Ever since, left-wing politicians have regularly floated the idea of reintroducing some form of police de proximité. But former President François Hollande’s Socialist government made no such attempt. Instead, to the dismay of minority youths singled out by police, Hollande’s administration reneged on a campaign promise to introduce a form of written receipt for all identity checks carried out by officers – a measure long advocated by campaigners against racial profiling.
“When I was younger, the cops and I knew each other, there was a measure of respect,” said Ech-Chetouani. “As a kid, I dreamt of becoming a policeman. That’s unthinkable now. Who would dream of playing the cop here?”
The community worker says the heart of the problem is a lack of police training and the practice of deploying rookie officers from faraway regions in some of the toughest neighbourhoods. “The young officers who get sent here have no knowledge of the banlieues, they often don’t know people from [racial] minorities,” he explained. “They’re sent here like it’s some kind of war zone, with 40 kilos of military hardware. But they simply don’t have the skillset to deal with situations they cannot understand.”
Beholden to the state, not the people
Though police unions generally plead for more hardware, some also point the finger at misguided recruitment policies and a lack of training.
Flavien Bénazet, of the SNUITAM-FSU union, called for “more comprehensive training, which brings in relational skills, psychology and sociology”. He added: “We need more officers, because at present we simply don’t have the time and manpower to build relationships with communities.”
Like many analysts and community workers, Bénazet also called for the reinstatement of the police de proximité, arguing that Sarkozy’s decision to scrap community policing did great damage to relations between the force and the public. “We need officers out on the street, not in their cars. And we need a permanent contact and presence,” he added. “People say this costs a lot of money, but so do other public services that are useful to society.”
While referring to police as a public service is a no-brainer in much of the West, some analysts say the notion is debatable in France, where there is no equivalent of the Anglo-Saxon principle of “policing by consent”.
In France, “the state designed the police force to surveil and control its citizens. It’s a different concept from the Anglo-Saxon idea of a police that is drawn from civil society,” said Zagrodzki. “This is still reflected in different policing cultures today. In France, we have a focus on repression, whereas in Germany and Britain the police forces are designed to solve conflicts.”
Solving conflicts requires specific skills and training, says Sébastian Roché, a research director at the National Center for Scientific Research who specialises in police systems. In the French case, it would also require a radical change of thinking, he adds, noting that French recruits undergo an eight-month training – enough to practise chokeholds but not to learn mediation – against two to three years of instruction in northern European countries.
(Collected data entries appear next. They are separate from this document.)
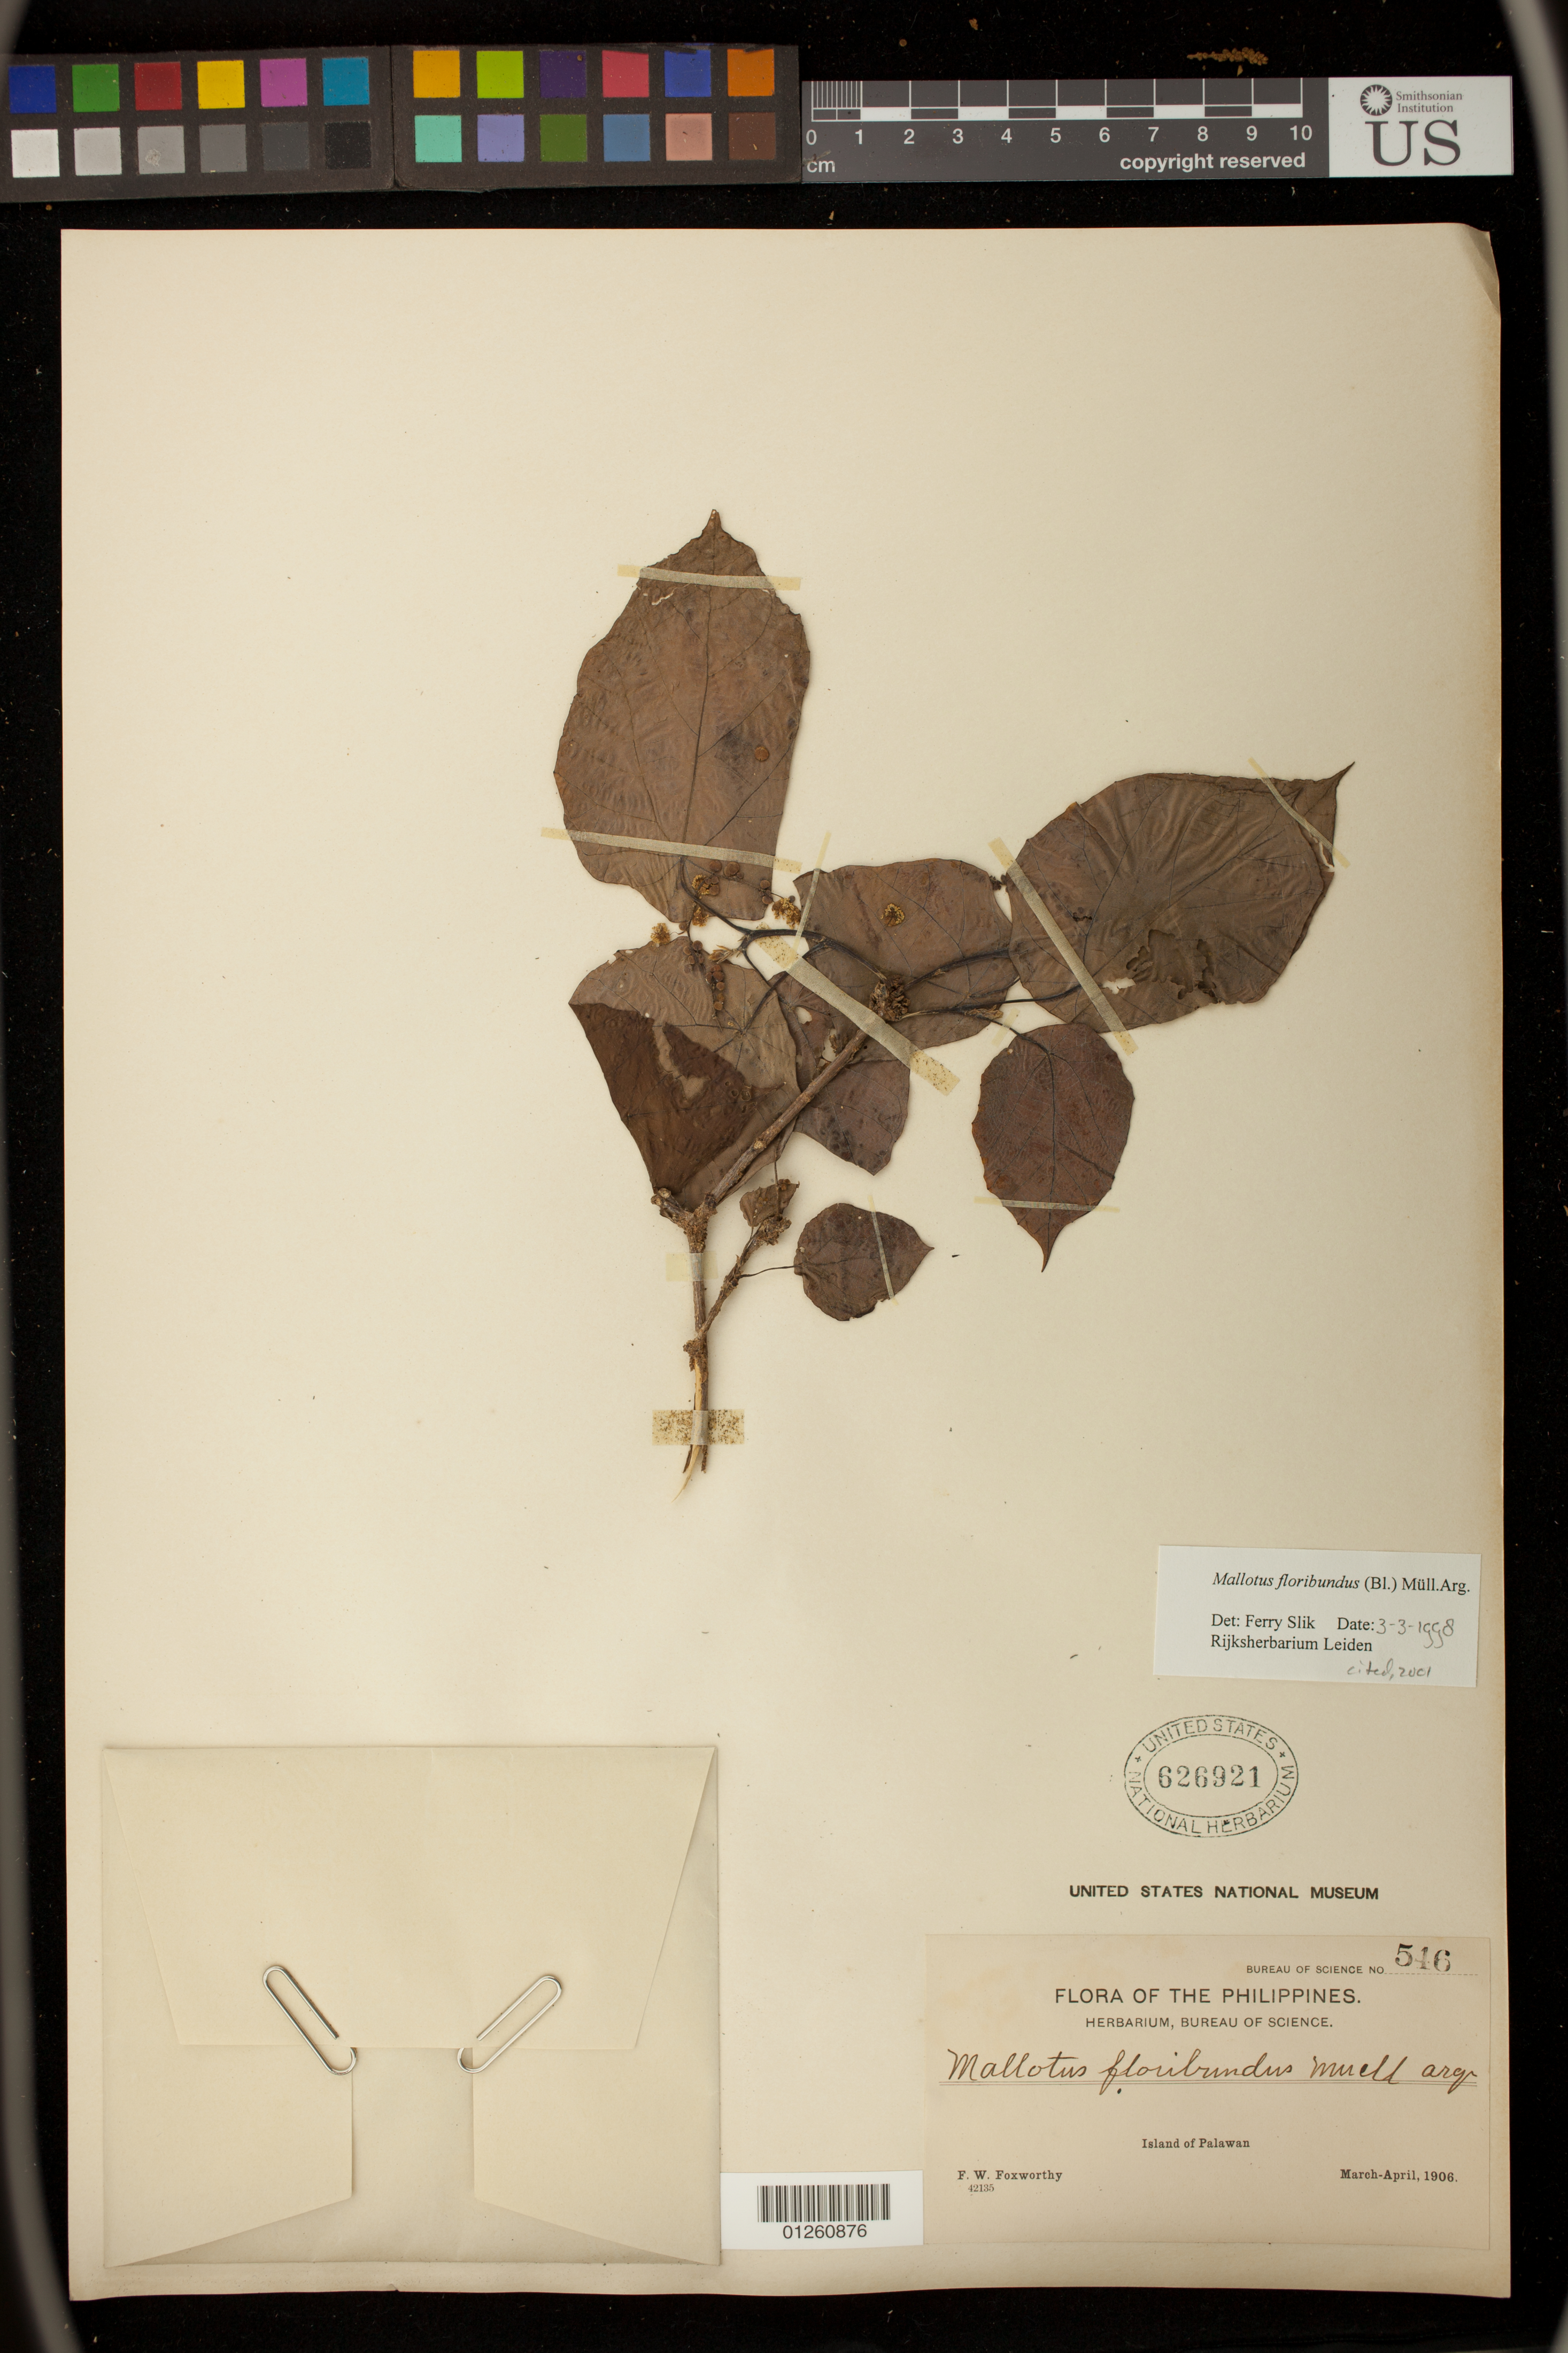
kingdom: Plantae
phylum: Tracheophyta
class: Magnoliopsida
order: Malpighiales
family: Euphorbiaceae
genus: Mallotus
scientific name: Mallotus floribundus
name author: (Blume) Müll. Arg.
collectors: F. W. Foxworthy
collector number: Bur. Sci. 546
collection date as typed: Mar 1906 to -- Apr 1906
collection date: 1906-03/1906-04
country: Philippines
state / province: Mimaropa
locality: Island of Palawan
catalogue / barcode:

“French police are beholden to the state, not the people. They need the trust of the government, not the public,” he said, describing this as the “fundamental flaw” that poisons relations between law enforcement and segments of the public, and impedes meaningful reform. “Over the past four decades we’ve seen many reports identifying the structural problems with French policing,” Roché added. “But finding solutions is necessarily a long and complex process – and politicians have no time for this.”